所给节选 >>
# # # # # # #

1、肝脏RIMKLA过表达可改善肥胖小鼠的高血糖和脂肪变性

研究人员使用之前研发的基因重要性计算器(GIC)筛选重要基因时，核糖体修饰蛋白rimk样家族成员A (RIMKLA)被预测为一个必需基因，进一步检测发现RIMKLA在患有NAFLD的小鼠和人肝脏中表达降低，数据显示RIMKLA可能在调节肝脏糖脂代谢中发挥作用。为了评估肝脏RIMKLA对糖脂代谢的作用，研究人员利用Ad-RIMKLA对HFD喂养3个月的小鼠进行RIMKLA过表达处理。与对照组小鼠相比，RIMKLA过表达小鼠表现出空腹血糖水平、葡萄糖耐受不良、肝脏葡萄糖生成和胰岛素抵抗的显著改善；RIMKLA过表达小鼠肝脏细胞质和细胞核中RIMKLA的表达均增加，肝脏脂质积累减轻，肝脏甘油三酯(TG)含量显著降低，血清TG水平略有升高。此外，肝脏RIMKLA过表达降低了血清中谷丙转氨酶( ALT )和谷草转氨酶( AST )的活性。进一步在HFD喂养6个月的小鼠中证实了RIMKLA过表达的作用。考虑到腺病毒转导在体内的过表达时间相对较短，使用AAV8在db/db小鼠肝脏过表达RIMKLA (AAV8-RIMKLA)研究其对糖/脂代谢的长期影响。注射AAV8-RIMKLA 后10周，db/db小鼠胰岛素敏感性、葡萄糖耐受不良、肝糖生成以及空腹高血糖均有显著改善。AAV8-RIMKLA显著降低了db/db小鼠的肝脏脂肪含量和总脂肪体积，肝脏和血清TG含量降低。总体而言，急性或慢性肝脏RIMKLA过表达显著纠正了肥胖小鼠糖脂代谢失调。

# # # # # # #

原始数据 >>
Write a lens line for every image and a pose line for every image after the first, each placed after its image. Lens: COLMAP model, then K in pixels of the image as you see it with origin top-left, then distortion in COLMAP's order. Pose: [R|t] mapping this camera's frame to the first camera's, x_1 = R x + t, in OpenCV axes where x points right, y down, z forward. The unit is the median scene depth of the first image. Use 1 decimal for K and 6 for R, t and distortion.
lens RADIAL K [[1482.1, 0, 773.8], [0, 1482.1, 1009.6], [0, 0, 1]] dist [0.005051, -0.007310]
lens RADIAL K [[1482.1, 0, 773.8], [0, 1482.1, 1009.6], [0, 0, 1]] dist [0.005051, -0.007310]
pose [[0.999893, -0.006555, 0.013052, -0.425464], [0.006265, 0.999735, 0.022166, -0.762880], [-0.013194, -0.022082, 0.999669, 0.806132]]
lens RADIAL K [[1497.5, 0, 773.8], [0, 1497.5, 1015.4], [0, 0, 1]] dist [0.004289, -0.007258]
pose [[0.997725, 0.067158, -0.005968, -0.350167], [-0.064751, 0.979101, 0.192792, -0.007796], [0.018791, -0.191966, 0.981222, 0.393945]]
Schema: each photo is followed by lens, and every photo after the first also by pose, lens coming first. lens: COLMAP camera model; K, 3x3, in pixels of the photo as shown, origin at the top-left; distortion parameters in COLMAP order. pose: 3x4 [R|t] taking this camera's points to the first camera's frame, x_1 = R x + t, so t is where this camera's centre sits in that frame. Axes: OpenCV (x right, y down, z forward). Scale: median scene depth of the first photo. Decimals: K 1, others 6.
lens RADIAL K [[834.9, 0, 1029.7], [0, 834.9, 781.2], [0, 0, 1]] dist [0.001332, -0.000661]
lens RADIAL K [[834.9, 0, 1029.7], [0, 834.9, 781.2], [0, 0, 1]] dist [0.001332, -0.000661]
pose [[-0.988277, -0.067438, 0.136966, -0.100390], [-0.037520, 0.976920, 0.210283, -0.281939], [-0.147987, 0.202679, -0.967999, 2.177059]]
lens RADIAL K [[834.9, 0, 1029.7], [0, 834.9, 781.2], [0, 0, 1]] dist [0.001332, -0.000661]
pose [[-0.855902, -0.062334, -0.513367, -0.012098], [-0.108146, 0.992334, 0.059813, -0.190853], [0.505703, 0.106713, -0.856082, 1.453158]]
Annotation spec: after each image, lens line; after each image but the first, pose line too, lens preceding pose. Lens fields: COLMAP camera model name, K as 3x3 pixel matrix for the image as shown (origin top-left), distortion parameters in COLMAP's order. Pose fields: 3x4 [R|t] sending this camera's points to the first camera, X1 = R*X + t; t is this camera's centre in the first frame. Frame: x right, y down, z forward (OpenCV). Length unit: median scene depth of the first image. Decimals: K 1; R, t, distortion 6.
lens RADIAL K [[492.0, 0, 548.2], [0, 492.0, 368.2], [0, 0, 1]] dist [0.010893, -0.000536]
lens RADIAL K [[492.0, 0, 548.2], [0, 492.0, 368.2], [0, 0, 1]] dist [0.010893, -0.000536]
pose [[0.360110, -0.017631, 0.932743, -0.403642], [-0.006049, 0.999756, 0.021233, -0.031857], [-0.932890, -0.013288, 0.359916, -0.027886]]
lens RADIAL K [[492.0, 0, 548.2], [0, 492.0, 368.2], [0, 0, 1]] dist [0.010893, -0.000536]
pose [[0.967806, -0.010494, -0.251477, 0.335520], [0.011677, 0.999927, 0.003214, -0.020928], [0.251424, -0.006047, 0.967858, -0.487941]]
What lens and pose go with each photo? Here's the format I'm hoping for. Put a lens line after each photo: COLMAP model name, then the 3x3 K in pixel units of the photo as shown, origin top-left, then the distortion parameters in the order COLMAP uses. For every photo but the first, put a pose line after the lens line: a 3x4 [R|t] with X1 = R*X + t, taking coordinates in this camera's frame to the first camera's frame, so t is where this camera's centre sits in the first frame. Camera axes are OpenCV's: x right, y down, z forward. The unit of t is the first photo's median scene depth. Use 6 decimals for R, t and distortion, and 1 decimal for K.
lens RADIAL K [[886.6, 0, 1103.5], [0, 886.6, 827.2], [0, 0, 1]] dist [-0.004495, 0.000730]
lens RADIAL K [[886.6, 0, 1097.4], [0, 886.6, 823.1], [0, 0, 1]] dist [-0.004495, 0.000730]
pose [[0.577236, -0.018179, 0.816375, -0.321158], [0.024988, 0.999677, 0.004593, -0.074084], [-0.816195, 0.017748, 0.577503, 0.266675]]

# # # # # # #

练习说明 >> 续写关于肝脏RIMKLA过表达改善肥胖小鼠糖脂代谢的节选，从其最后一句之后接着写下去。

结果 >>
2、RIMKLA抑制小鼠肝脏和培养肝细胞中的糖异生和脂质生成/脂质摄取基因表达

在糖尿病小鼠肝脏中，注射Ad-或AAV8-RIMKLA可使RIMKLA蛋白水平升高约2倍。RIMKLA过表达增加小鼠肝脏中蛋白激酶B (Akt)磷酸化，降低葡萄糖6磷酸酶(G6Pase) mRNA和蛋白水平。在小鼠肝细胞和HepG2细胞中，RIMKLA过表达增加了磷酸化Akt ( pAkt )的核分布，促进了叉头框蛋白O1 ( FOXO1 )的核排斥，并降低了G6Pase的表达。为了研究RIMKLA在脂质代谢中的作用机制，研究人员评估了RIMKLA过表达对脂质代谢关键基因mRNA水平的影响。在RIMKLA过表达后，HFD小鼠肝脏和FFA诱导的肝细胞中，FASn(关键脂肪生成基因之一)和CD36(关键脂肪酸转运蛋白之一)的mRNA水平均持续降低；同时，RIMKLA过表达降低了肥胖小鼠肝脏、人HepG2细胞和小鼠肝细胞中的FASn和CD36蛋白水平。此外，在FFAs存在的情况下，RIMKLA过表达也降低了小鼠肝细胞中FASn和CD36蛋白水平，表明RIMKLA过表达减少了FFA促进的脂质沉积。以上数据表明，RIMKLA过表达通过抑制脂质从头合成和脂质摄取改善肝脏脂质沉积，并通过抑制FOXO1抑制糖异生。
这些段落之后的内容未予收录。